Both styles are widely practiced, however in America on the whole judo is seen as more niche than its BJJ counterpart.
It can be hard for example to find a gym or academy that is wholly dedicated to teaching judo, however there are many classes dedicated entirely to BJJ.
There are two main reasons for BJJ’s heightened popularity, one is the history of martial arts in America.
First karate took over popular attention in the 1960’s, then kung fu in the 70’s and from the 80’s onwards, BJJ and krav maga have grown to become the combat craze.
Secondly is popular culture.

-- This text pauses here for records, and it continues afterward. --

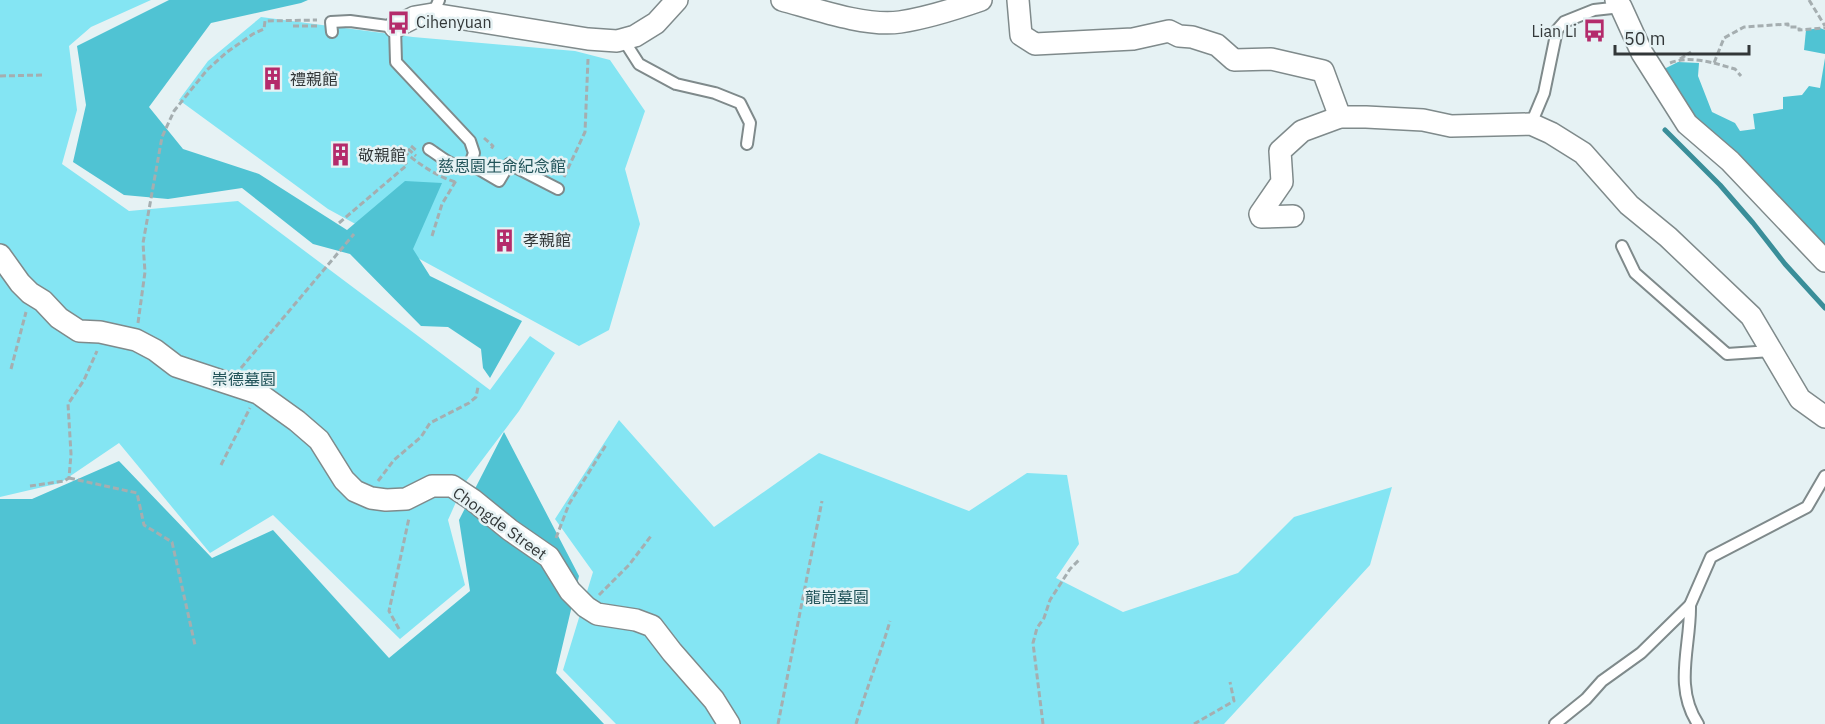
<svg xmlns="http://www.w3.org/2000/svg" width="1825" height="724" viewBox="0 0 1825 724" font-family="'IBM Plex Sans','Noto Sans TC',sans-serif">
<rect width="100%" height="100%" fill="#e6f2f4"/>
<g fill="#84e5f3">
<path d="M 0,0 L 151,0 L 91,27 L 69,46 L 77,110 L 62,164 L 129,211 L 238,201 L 490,390 L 530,336 L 555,353 L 519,411 L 464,484 L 448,520 L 465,585 L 400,639 L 273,515 L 210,553 L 119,443 L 60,483 L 0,497 Z"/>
<path d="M 261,17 L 413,37 L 575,51 L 610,60 L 645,111 L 625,169 L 640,224 L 609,330 L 579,346 L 328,209 L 179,100 L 208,61 Z"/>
<path d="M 619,420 L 714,527 L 819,453 L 969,511 L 1027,473 L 1067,475 L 1079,544 L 1056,578 L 1123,612 L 1238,573 L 1294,517 L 1392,487 L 1370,565 L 1224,724 L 616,724 L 563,670 L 593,572 L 555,519 Z"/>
</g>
<g fill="#50c3d3">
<path d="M 169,0 L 308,0 L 301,3 L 211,23 L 149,107 L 183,149 L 259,174 L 347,230 L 405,181 L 442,183 L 413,249 L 430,276 L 522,321 L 490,378 L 483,368 L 481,349 L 448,327 L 421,326 L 350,254 L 313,244 L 242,188 L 168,199 L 124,195 L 73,162 L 86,105 L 77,46 Z"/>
<path d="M 1820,28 L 1825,30 L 1825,54 L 1804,50 L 1806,30 Z"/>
<path d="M 1825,58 L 1825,252 L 1693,120 L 1662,70 L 1678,62 L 1699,63 L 1698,76 L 1712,112 L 1735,123 L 1740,131 L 1755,129 L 1753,114 L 1783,109 L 1783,97 L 1802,95 L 1809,86 L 1820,88 Z"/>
<path d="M 504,432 L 579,576 L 556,673 L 604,724 L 0,724 L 0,499 L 32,499 L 119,461 L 212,558 L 273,530 L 389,658 L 470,591 L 459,520 Z"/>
</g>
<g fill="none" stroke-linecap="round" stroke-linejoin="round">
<path stroke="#3a8e99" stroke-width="5" d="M 1665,130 L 1720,185 L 1753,223 L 1785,264 L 1825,308"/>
<defs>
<g id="service">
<path d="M 433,14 L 439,0"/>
<path d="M 332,32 L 331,22 L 350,21 L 395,27 L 396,62 L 470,141 L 474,153 L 470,164 C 455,171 442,157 429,149"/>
<path d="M 623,39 L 639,64 L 676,84 L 715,93 L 740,103 L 750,123 L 747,144"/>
<path d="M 1531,124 L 1544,93 L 1557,30 L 1564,22 L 1594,10 L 1621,7"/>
<path d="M 470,164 L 499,181 L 509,164 L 558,189"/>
<path d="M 1622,246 L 1635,273 L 1727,354 L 1771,351"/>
<path d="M 1690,605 C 1691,646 1673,686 1698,724"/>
<path d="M 1555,724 L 1586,699 L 1602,681 L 1641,653 L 1690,605 L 1711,557 L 1807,507 L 1825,476"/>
</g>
<g id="minor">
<path d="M 782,0 C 815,9 866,27 900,22 C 927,18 955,9 981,0"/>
<path d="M 1018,0 L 1021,35 L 1035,44 L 1133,39 L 1169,31 L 1179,36 L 1192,37 L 1217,45 L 1234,60 L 1271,59 L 1323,71 L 1340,117"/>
<path d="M 1616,0 L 1621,7 L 1642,53 L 1687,124 L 1730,161 L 1825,261"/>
<path d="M 395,27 L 415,17 L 433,14 L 588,39 L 617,41 L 635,36 L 656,23 L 677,0"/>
<path d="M 1293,216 L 1261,217 L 1260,214 L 1282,182 L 1280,151 L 1302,131 L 1340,117 L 1366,117 L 1423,120 L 1451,126 L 1531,124 L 1551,133 L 1583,153 L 1629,205 L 1668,237 L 1751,316 L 1800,399 L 1825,417"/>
<path d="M 0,255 L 20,283 L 30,293 L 43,301 L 59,318 L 79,331 L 100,332 L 136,340 L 155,350 L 176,366 L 258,393 L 297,421 L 319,440 L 344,480 L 355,491 L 371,498 L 386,500 L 406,499 L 432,486 L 452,486 L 473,500 L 510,530 L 549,557 L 570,591 L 586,607 L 597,614 L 636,620 L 652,626 L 672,652 L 714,700 L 729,724"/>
</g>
</defs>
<use href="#service" stroke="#7f8a8b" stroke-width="14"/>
<use href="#minor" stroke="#7f8a8b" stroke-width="24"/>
<g stroke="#a5aeb0" stroke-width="3" stroke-dasharray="6 3" stroke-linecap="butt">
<path d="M 1809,0 L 1825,26"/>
<path d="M 293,26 L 317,26"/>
<path d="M 1680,59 L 1691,52"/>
<path d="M 1670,63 C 1685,57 1699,60 1714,63 L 1724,38 L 1744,27 L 1788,24 L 1788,27 L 1799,27 L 1799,30 L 1825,28"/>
<path d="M 1714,63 L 1735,69 L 1741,76"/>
<path d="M 0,76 L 42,75"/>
<path d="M 484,138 L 493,146 L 491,149"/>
<path d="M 411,146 L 417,151"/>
<path d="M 408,149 L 416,156"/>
<path d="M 404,151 C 418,164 437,176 455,182"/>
<path d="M 564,177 L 585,132 L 588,59"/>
<path d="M 339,223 L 407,165 L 401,157"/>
<path d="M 432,236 L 442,204 L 457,179"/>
<path d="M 138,323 L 145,272 L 143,243 L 162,137 L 174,111 L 207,70 L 227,52 L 253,34 L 264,29 L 265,21 L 317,20"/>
<path d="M 241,368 L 354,234"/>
<path d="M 11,369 L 26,312"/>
<path d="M 221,465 L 250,408"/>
<path d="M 69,478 L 137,493 L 144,525 L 172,542 L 195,645"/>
<path d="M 378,481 L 394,460 L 421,437 L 430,423 L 469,403 L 476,397 L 478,387"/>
<path d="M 30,486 L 64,481 L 69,478 L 71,454 L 68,404 L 84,380 L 97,351"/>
<path d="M 556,538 L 569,504 L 606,445"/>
<path d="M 599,595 L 629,565 L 651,536"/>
<path d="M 399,629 L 389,611 L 409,518"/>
<path d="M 778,724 L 822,501"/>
<path d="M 856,724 C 866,689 880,656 890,621"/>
<path d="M 1043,724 L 1033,643 L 1037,628 L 1044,618 L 1050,600 L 1070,569 L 1079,560"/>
<path d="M 1194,724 L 1234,701 L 1230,682"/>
</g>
<use href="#service" stroke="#fff" stroke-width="10"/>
<use href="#minor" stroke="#fff" stroke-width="21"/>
</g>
<defs>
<symbol id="bus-bare" viewBox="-9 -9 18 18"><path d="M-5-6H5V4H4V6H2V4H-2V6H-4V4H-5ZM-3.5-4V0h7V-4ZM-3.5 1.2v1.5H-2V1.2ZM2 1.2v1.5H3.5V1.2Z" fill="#b42b6b" stroke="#e6f2f4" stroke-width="2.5" paint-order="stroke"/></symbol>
<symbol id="building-bare" viewBox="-9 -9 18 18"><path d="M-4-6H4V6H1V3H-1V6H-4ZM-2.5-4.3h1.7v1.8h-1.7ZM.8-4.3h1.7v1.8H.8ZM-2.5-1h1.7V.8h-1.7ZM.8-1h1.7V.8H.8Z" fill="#b42b6b" stroke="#e6f2f4" stroke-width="2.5" paint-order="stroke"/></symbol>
</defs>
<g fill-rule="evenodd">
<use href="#bus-bare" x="382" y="6" width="33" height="33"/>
<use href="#bus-bare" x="1578" y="14" width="33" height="33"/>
<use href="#building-bare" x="256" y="62" width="33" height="33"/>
<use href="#building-bare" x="324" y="138" width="33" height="33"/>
<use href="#building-bare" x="488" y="224" width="33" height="33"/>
</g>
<g text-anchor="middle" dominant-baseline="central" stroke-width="5" stroke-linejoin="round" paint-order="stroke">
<g font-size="16" fill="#323738" stroke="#e6f2f4" text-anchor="start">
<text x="416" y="22">Cihenyuan</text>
<text x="1577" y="31" text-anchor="end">Lian Li</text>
<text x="290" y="79">禮親館</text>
<text x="358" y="155">敬親館</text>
<text x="523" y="240">孝親館</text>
</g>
<g font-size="16" fill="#215359" stroke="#e6f2f4">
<text x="502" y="166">慈恩園生命紀念館</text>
<text x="244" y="379">崇德墓園</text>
<text x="837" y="597">龍崗墓園</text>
</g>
<g font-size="16" fill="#323738" stroke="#e6f2f4">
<text transform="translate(500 523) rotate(36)">Chongde Street</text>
</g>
</g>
<path d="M1615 45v9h134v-9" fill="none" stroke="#323738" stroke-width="3"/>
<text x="1624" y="45" font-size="18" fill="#323738" stroke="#e6f2f4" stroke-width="4.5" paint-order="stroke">50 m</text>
</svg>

BJJ has been included in all sorts of media including films, television and radio, and over the last decade has skyrocketed in popularity thanks to advocates speaking out about the sport on social platforms and podcasts.
How quickly you will be able to pick up either judo or BJJ and how long it will take you to be efficient at either one will depend majorly on the strength and indetermination of the user as well as the teacher.
With enough time and practice either one can be practiced and enjoyed, however on the whole it is often agreed that judo comes easier than BJJ because it simply requires using the body to sweep, flip and throw.
BJJ on the other hand can involve different types of movements that would never be considered before so it can take a bit more time learning of each and every technique, along with how many points they would score in competitions and how to pull each off successfully.
Additionally, before someone enters into judo they have already spent their entire life learning how to balance even if they don’t realize it, so there is at least some experience everyone takes with them when they begin practicing judo.
BJJ on the other hand is often completely unknown territory for most people beginning, and this shows itself in the fact that a combatant with even 2 months of experience will be able to easily submit someone with little experience on the ground.
Don’t let the difficulty dissuade you however, each style has its intricate details that need to be taken into account so you can choose one that fits your personality and strengths the most.
Both judo and BJJ are great choices for martial arts to pick up.
They are both excellent forms of self defense having been refined over their long history, and are now in a position where they are regularly practiced and taught.
Therefore if you’re new to the sport, knowing the intricate details and slight differences between the two can help you make an informed decision on which would be the most enjoyable to learn and practice for you.